_Exercise inputs_
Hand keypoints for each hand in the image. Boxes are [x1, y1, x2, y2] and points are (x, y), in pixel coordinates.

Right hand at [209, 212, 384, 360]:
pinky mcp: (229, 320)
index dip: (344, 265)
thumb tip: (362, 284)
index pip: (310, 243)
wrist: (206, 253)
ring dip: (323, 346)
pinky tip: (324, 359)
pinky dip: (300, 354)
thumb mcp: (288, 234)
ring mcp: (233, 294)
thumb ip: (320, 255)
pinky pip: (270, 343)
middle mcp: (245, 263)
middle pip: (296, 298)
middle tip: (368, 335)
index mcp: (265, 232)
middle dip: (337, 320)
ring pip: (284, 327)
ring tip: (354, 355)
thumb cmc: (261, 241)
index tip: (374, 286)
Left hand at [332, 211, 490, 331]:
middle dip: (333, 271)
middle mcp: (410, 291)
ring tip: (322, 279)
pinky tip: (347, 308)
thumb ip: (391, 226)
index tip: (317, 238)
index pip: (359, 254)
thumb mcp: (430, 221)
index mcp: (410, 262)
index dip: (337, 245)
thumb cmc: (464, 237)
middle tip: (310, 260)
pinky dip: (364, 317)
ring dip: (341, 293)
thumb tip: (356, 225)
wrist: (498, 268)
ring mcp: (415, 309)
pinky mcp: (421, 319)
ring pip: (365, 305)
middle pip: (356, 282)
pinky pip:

_Task description_
The output must consist solely of the lines from the first line of the records through the line containing "ring tip: (354, 355)", reproduced exactly.

_Response below_
Hand keypoints for each hand in the image. Boxes are [x1, y1, x2, y2] and points are (x, y), in pixel coordinates.

Right hand at [209, 212, 384, 360]:
pinky mcp: (229, 320)
index dip: (344, 265)
thumb tip: (362, 284)
index pip: (310, 243)
wrist: (206, 253)
ring dip: (323, 346)
pinky tip: (324, 359)
pinky dip: (300, 354)
thumb mcp: (288, 234)
ring mcp: (233, 294)
thumb ip: (320, 255)
pinky pip: (270, 343)
middle mcp: (245, 263)
middle pip: (296, 298)
middle tip: (368, 335)
index mcp: (265, 232)
middle dip: (337, 320)
ring pip: (284, 327)
ring tip: (354, 355)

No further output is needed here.